Four boaters who did not register their vessels have been landed with penalties totalling almost £4,000.
River inspectors found six boats without registration plates moored on the Nene in Northamptonshire, part of the Environment Agency’s Anglian Waterways network.
Three of the vessels were owned by just one offender.
It is a legal requirement for boat owners to register any vessel they keep, use or let for hire on Environment Agency waterways, and to clearly display a valid registration plate.
None of four boat owners had done so.
Andrew MacGilliuray of Kestrel Lane in Wellingborough, Jim Brown of Station Road in Ringstead, Steve Caines of Abbey Road in Lancing, West Sussex, and Raymond Davis of Friars Avenue, Northampton, all failed to register their vessels as required by law.
Their cases were heard at Northampton Magistrates’ Court and resulted in fines and costs totalling £3,927.23.
MacGilliuray, who owned three of the six boats, was ordered to pay a total of £1,357.96,
Brown must pay £1,112.29, Caines was fined £838, and Davis was told to pay £628.98.
Nathan Arnold, partnerships and development team leader at the Environment Agency, said: “Our historic and precious waterways are an important part of our nation’s heritage and are enjoyed by hundreds of thousands of people every year.
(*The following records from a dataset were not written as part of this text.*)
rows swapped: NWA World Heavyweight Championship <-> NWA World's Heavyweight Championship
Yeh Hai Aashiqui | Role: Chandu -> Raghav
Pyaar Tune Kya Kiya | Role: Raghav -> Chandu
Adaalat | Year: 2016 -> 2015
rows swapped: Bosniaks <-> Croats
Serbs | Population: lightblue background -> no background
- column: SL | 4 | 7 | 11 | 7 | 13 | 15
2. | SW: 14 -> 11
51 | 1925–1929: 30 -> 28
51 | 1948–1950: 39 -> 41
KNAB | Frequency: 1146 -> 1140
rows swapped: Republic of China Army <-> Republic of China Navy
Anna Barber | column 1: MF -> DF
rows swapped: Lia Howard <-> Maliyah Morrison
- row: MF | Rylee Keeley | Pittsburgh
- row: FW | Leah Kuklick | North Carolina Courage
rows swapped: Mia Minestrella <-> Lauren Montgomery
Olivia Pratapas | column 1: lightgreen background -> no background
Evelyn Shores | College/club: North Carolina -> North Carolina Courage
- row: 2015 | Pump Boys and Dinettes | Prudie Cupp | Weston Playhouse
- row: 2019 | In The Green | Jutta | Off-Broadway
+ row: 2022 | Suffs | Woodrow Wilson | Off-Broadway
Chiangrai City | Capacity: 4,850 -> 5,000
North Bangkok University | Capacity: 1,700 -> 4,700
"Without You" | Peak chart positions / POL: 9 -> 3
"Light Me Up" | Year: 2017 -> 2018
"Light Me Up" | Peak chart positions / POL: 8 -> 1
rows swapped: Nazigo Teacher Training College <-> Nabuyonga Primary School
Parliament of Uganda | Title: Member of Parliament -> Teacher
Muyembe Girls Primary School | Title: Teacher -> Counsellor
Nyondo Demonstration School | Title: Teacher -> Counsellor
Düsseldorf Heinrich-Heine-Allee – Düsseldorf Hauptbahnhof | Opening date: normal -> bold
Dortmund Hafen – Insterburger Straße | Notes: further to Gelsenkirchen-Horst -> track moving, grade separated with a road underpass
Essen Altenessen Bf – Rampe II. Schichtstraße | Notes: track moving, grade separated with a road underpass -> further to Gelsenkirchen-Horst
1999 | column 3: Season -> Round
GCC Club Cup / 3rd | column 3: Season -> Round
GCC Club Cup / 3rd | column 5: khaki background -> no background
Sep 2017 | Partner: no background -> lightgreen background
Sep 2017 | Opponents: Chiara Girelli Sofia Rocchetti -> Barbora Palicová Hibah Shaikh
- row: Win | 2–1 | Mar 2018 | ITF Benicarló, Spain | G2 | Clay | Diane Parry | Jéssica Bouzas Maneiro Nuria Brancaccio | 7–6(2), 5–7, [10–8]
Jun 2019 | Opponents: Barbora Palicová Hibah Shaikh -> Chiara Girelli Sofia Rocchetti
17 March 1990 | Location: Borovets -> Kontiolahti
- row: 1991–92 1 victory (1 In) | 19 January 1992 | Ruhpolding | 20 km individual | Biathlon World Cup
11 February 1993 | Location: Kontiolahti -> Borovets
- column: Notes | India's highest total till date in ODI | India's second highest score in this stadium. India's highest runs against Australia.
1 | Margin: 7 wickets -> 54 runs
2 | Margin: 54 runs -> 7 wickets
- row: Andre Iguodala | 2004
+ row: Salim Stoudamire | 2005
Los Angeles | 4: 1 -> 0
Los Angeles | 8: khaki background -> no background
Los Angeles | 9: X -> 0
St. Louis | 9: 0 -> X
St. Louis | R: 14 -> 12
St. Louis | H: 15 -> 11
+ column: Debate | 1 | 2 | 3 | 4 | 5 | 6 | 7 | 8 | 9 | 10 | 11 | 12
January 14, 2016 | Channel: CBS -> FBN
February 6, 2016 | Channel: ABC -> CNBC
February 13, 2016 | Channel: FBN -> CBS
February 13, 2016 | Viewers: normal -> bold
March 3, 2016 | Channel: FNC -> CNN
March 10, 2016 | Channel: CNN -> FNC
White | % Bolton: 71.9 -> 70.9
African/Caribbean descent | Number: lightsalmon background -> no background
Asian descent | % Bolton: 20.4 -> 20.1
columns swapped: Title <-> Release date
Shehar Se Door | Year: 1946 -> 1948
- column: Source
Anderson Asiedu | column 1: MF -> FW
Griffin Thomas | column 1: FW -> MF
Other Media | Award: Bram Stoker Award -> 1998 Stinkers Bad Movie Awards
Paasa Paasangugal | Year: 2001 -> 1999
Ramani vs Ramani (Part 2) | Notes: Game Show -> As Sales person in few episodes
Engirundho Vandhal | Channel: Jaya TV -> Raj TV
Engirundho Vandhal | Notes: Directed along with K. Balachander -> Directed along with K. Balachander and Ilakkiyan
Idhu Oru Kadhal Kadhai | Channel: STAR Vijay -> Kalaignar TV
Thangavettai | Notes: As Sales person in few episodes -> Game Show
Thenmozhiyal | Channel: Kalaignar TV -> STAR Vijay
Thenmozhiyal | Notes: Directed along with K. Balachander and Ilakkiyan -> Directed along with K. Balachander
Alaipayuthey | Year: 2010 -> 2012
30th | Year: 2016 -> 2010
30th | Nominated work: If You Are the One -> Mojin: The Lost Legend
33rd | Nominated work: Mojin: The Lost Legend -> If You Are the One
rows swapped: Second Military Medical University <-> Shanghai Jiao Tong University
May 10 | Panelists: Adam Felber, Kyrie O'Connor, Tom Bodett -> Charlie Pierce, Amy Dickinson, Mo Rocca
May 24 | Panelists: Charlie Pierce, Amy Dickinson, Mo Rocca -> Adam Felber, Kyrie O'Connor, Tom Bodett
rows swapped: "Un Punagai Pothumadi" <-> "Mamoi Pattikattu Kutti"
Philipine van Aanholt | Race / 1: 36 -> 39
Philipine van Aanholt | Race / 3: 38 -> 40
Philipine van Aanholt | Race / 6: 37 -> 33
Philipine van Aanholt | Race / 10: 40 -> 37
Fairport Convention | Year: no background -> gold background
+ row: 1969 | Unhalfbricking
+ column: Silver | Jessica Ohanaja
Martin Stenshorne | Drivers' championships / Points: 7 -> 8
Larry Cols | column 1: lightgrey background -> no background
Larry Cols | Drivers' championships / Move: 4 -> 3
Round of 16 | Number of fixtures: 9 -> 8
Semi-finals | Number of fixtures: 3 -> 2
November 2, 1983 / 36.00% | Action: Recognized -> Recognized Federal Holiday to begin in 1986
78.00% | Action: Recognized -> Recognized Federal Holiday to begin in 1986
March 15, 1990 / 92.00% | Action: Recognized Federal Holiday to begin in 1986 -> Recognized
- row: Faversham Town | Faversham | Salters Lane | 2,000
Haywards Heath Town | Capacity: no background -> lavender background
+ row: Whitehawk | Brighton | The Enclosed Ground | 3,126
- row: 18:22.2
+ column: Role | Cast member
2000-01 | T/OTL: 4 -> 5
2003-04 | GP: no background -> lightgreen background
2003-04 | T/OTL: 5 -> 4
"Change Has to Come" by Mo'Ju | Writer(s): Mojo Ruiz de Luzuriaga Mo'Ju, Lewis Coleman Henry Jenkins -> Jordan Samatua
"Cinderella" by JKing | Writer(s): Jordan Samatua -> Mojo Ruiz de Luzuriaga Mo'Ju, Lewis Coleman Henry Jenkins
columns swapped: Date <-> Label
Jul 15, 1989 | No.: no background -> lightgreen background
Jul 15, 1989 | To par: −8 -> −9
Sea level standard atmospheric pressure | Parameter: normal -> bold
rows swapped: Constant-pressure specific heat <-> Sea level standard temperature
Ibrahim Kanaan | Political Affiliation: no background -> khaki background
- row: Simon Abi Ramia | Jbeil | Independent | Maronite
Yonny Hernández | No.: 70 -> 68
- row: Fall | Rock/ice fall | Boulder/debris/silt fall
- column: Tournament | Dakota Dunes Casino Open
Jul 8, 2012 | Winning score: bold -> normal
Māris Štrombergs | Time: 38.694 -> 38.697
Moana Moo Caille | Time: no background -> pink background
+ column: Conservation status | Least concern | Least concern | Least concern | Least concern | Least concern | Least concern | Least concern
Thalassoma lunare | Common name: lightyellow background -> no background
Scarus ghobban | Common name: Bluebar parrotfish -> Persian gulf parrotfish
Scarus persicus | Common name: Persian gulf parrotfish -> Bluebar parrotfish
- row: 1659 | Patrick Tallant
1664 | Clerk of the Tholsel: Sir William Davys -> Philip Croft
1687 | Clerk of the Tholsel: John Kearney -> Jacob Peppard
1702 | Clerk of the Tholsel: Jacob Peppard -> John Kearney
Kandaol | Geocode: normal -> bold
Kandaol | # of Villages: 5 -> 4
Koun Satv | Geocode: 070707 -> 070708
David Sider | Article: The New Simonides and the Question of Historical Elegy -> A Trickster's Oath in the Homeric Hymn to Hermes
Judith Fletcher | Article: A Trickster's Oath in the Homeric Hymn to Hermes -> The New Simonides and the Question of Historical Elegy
“A significant part of caring for them, protecting them, and ensuring people continue to enjoy them is funded by boaters paying their way.
“Those who don’t contribute as they should are threatening the future of our waterways – and we won’t hesitate to take action against them.”
“As well as not contributing to the upkeep of waterways, unregistered boats can be unsafe, hazardous to other river users, and a pollution risk to the local environment and wildlife.
The Environment Agency looks after 353 miles of navigable waterways in the Anglian network, which includes the Ancholme, Black Sluice, Glen, Welland, Nene, Great Ouse and Stour, as well as associated locks and navigation facilities like moorings, showers and toilets.